As part of our efforts to meet the requirements of the Federal
Financial Institutions Examination Council (FFIEC), we now ask
all Barclays Online Banking users to confirm
their account information. It's a smart and simple way to add an
additional level of protection to your account. We
may periodically ask you to login into your Barclays Online Banking account as a quick identity
check. That way, when you drop in to do business, we'll know it's you. Sincerely, |
Scam email ends
The header looks correct on this mail and the logo is right but my name in the email is incorrect. There is no such institution as the Federal Financial Institutions Examination Council and even if there was it would not apply to a UK clearing bank. Checking the headers of the mail revealed that the return-to path is dying-to-buy@feral.co.uk. So the mail did not originate from Barclays.
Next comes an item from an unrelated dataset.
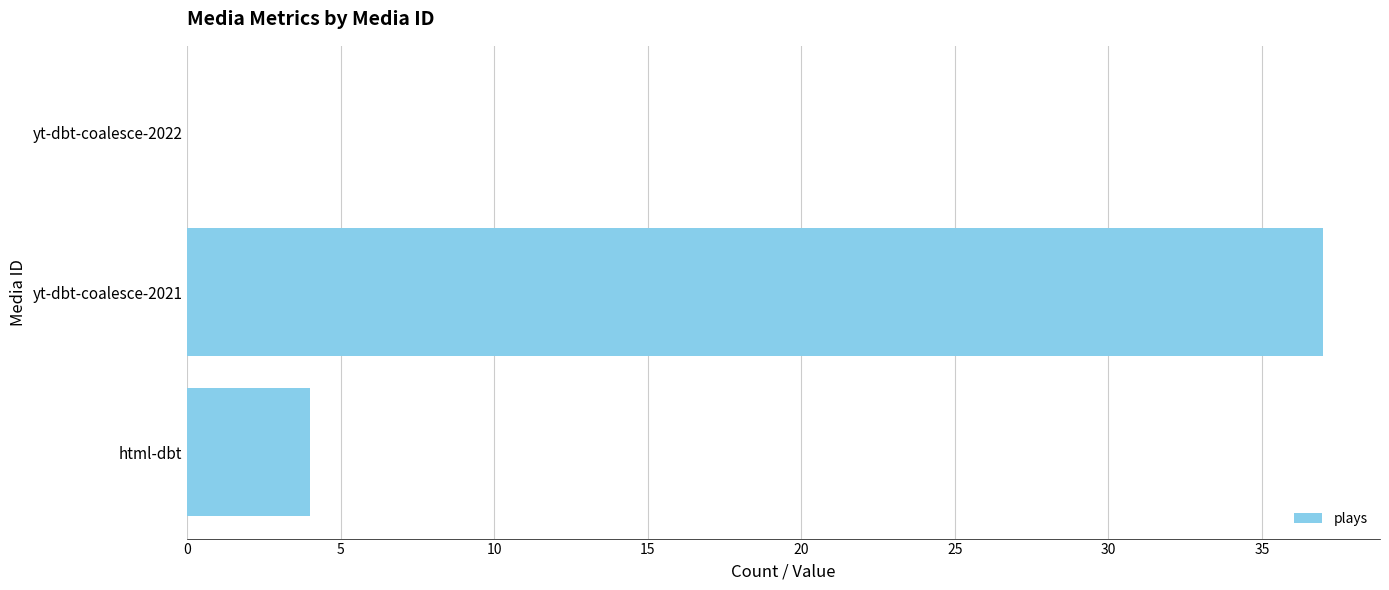

Is it true that the value at yt-dbt-coalesce-2022 is 0?

True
Moreover, the link in the email links through to this site "http://zidd.com/bbs/data/freeboard/ibank.barclays.co.uk/olb/u/ definitely not a Barclays domain. So, this is a phising email trying to get hold of my bank details.
If ever you get an email trying to get you to a site where you will have to enter personal details treat it very suspiciously. If you repeat the kinds of cheks that I've shown here it will generally reveal a phishing attemp to you. But if that doesn't work contact the institution by phone. Never use a link in an email to contact any financial situation. Follow these rules and you will protect yourself from phishing scams.
Unfortunatly this type of fraud is becoming more prevalent, mainly because of the relative ease with which it can be set up and the simplicity of getting unsuspecting people to divulge personal information to the phishers: including credit card numbers, social security numbers, and security answers such as mothers' maiden names.
The easiest way to combat phishing attacks is to modify users' behaviour by education. The simplest way is to teach users to modify their browsing habits. Users who are contacted about an account needing to be "verified" (or any other topic used by phishers) can contact the company that is the subject of the email to check that the email is legitimate, or can type in a trusted web address for the company's website into the address bar of their browser to bypass the link in the suspected phishing message.
The truth is that nearly all legitimate email messages from companies to their customers will contain an item of information that is not readily available to phishers. Some companies, like PayPal, always address their customers by their username in emails, so if an email addresses a user in a generic fashion ("Dear PayPal customer") it is likely to be an attempt at phishing. Emails from banks and credit card companies will often include partial account numbers they will also always refer to you by name. Always, always be suspicious if the message does not contain specific personal information. Though phishers are now increasingly using publicly-available information to address their emails more personally so that it is not necessarily safe to rely on personal information alone as a sign that a message is legitimate.